As the information imparted by my second DMT trip disappears, or perhaps downloads into my DNA or subtly restructures my neural pathways, new thoughts arise. Descriptions of the experience, interpretations of the awe-full bliss-state I have just been in. Looking critically at these, I see them for what they are: blanket memories, ideas formed to cover the experience in a gloss more acceptable to myself and those around me, more acceptable to all the ideas we hold so sacred as a species.
Perhaps all I experienced was a neurologically anomalous state, where the parameters of consciousness shifted somewhat, into registers that included usually unconscious activity, and excluded part of my normal waking conscious activity. After all, Tor Norretranders, in his book ‘The User Illusion: Cutting Consciousness Down to Size’ shows that, based on current neurological research, our conscious mind is but the tip of a vast iceberg of brain activity. Most brain activity, he concludes, happens at a level more fundamental than consciousness – implying that in a sense our everyday reality is no more than a high-end interface, a Windows XP to the complex mathematical abstractions and interactions happening within the hardware and the machine code. So perhaps, as I was saying, this strange substance was giving me a flash of some of my unconscious mental processes and, so unfamiliar were these to me, that upon ‘re-entry’ I was forced to create a story about the experience that fitted in with my personal and cultural mythologies.

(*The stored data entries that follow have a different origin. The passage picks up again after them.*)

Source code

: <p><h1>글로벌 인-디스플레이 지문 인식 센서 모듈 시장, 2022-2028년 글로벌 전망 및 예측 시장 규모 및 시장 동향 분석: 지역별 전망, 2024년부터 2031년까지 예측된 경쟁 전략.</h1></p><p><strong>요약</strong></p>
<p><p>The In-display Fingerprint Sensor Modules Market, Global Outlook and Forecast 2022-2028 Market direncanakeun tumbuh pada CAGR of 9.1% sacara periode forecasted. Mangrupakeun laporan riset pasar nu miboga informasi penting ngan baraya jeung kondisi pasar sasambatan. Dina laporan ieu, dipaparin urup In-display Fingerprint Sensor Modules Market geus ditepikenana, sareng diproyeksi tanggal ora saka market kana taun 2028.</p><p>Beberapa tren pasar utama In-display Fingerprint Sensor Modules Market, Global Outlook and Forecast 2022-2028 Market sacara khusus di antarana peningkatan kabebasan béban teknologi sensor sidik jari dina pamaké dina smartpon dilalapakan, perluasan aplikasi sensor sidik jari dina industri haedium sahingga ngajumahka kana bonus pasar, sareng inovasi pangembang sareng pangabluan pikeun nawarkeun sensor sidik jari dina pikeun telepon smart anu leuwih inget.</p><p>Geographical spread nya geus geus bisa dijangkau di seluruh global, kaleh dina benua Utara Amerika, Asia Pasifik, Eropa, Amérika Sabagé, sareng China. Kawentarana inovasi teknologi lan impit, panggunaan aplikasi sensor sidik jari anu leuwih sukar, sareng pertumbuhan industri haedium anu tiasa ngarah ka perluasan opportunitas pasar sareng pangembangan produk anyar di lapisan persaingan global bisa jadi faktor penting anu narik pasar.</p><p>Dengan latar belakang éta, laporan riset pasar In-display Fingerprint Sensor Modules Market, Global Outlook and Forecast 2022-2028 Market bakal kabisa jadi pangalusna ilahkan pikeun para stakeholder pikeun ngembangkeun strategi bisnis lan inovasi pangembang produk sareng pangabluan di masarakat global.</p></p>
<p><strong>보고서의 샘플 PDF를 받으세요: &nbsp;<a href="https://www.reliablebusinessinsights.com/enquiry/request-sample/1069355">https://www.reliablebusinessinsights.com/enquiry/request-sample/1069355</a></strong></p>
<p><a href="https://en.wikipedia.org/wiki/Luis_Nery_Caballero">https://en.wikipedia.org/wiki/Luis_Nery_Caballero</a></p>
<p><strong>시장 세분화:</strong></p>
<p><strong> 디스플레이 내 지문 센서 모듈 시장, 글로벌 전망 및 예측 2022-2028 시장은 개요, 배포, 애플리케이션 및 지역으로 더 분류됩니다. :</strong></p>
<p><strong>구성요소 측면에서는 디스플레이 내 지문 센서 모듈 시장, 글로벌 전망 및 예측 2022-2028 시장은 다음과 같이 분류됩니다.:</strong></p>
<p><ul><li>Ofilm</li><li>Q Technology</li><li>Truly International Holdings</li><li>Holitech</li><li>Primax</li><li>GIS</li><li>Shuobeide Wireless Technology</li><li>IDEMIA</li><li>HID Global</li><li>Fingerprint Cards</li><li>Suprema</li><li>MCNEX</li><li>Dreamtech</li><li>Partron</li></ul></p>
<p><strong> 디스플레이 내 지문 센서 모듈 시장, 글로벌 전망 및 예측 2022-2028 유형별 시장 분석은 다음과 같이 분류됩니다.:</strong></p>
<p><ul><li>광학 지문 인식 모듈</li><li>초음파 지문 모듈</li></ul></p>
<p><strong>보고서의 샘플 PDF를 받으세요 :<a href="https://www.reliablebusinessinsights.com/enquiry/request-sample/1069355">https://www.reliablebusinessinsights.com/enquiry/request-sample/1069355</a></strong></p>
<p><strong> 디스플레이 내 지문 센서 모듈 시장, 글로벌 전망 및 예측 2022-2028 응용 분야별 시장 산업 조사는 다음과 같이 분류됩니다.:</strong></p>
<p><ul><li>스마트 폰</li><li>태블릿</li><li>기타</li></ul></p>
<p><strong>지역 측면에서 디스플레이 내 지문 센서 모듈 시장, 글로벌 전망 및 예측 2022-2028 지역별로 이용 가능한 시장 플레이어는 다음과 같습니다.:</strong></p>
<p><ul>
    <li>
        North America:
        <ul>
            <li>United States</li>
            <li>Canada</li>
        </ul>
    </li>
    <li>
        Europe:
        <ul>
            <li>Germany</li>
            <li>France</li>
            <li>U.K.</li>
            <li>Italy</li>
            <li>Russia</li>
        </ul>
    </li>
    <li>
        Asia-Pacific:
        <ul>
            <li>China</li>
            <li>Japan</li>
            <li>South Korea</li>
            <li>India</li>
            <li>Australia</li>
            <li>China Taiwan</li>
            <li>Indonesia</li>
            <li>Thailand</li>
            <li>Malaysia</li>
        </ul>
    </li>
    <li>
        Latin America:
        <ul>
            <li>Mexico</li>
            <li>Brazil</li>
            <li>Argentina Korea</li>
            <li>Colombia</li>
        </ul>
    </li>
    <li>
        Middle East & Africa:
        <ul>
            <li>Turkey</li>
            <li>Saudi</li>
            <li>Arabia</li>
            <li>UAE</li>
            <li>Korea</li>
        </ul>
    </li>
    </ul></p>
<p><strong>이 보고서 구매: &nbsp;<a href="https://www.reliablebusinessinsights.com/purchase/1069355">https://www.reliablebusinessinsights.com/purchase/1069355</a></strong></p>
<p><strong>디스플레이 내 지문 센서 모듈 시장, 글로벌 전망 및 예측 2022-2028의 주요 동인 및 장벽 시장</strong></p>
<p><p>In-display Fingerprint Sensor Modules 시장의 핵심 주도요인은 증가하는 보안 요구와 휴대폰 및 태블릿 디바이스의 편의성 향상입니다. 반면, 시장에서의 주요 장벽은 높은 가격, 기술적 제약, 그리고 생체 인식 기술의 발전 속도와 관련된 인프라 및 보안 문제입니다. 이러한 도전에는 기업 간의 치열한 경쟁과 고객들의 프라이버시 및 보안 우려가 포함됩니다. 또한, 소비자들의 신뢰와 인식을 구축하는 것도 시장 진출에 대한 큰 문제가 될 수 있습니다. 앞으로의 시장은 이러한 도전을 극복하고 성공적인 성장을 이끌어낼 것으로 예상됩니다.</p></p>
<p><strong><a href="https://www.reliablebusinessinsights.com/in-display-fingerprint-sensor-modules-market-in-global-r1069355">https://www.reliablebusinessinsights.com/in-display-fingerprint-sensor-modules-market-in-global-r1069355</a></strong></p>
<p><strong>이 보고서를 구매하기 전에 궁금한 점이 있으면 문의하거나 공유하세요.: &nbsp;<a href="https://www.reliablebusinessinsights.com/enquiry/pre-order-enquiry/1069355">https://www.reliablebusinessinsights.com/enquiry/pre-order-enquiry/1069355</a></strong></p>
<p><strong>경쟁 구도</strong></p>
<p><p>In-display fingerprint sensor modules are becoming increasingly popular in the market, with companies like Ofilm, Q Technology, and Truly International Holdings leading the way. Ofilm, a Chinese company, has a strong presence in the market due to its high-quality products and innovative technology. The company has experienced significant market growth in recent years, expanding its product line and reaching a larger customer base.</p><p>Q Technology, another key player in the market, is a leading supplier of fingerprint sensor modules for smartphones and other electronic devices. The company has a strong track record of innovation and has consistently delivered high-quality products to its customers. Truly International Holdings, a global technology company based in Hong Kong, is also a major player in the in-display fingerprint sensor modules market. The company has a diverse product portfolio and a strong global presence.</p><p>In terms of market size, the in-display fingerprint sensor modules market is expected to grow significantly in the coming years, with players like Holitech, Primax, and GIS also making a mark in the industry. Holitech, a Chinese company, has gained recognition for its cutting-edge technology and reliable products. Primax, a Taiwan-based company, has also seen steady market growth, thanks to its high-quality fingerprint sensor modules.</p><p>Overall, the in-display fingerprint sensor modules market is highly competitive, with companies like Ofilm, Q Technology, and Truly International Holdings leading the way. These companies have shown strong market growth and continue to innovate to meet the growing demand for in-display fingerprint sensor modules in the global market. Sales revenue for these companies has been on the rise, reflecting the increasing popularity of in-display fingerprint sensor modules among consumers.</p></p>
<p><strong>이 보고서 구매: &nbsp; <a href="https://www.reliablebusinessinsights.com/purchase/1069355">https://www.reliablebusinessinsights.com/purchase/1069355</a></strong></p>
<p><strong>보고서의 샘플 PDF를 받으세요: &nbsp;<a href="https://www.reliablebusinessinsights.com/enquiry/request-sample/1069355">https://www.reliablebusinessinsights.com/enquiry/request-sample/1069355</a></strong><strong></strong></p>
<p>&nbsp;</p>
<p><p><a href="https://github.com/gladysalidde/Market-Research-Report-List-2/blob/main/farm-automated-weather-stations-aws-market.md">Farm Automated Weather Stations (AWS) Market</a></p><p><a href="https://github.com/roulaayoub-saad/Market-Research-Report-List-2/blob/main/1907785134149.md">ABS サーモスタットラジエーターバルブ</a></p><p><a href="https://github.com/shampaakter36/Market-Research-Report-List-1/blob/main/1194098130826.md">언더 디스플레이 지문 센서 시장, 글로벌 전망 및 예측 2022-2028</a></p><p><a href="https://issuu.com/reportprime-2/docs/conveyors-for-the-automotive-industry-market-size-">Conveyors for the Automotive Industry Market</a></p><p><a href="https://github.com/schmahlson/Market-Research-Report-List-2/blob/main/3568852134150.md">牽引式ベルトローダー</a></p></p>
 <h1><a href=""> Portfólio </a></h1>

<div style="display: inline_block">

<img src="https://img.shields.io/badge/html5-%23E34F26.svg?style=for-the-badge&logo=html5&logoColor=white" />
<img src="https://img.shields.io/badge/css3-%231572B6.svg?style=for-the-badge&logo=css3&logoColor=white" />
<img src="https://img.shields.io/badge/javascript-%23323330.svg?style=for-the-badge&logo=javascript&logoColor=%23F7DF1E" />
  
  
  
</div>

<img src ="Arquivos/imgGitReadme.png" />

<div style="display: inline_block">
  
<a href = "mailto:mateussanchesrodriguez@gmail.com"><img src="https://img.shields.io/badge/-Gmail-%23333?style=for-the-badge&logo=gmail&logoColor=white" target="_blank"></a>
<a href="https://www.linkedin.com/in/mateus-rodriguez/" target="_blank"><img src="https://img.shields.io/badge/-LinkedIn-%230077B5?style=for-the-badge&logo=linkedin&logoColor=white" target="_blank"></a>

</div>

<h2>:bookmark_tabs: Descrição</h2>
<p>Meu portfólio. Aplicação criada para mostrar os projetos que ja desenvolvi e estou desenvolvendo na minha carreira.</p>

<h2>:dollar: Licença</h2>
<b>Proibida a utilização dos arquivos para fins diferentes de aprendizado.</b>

Based on the sheer mystery of almost all the DMT experiences I have read about, listened to and experienced, I sometimes wonder why on earth anyone would want to do such things. Then I remember all the other rare and unusual things I have seen or tried in my life and it becomes obvious. Those of us who choose to experiment with obscure psychedelics are the same people who engage in unusual sexual practices, read books with low print runs and listen to music that most would call noise. We are the people that, perhaps because of our collective genetic heritage, perhaps because we’re impelled by our species, in all its confusion, hope and hypocrisy, choose to push the boundaries a little further, explore the edges, think new and wonderful thoughts and bring them back, as Prometheus brought fire from the gods to mankind, so that we may light our way through the beautiful ordeal of existing and being aware that we call life, and so that we may lend hope and direction to those who do not share in our thirst for adventure.
Perhaps it’s high time then that, as a culture, we reflect deeply on what is important to us, how we can get there, and how we may best facilitate those who are willing and able to assist us in that process. Perhaps then we will stop burning our Giordano Brunos, destroying the work of our Wilhelm Reichs and jailing our Timothy Learys.
Perhaps only then will we truly live in a civilized and democratic world.
References:
Tor Norretranders, The User Ilusion
Rick Strassman, DMT: The Spirit Molecule
Ann & Alexander Shulgin, Tihkal: Tryptamines I Have Known And Loved
Gracie & Zarkov, Notes from the Underground
Peter Stafford, Psychedelics Encyclopedia
Terence McKenna, various books and audio & video lectures.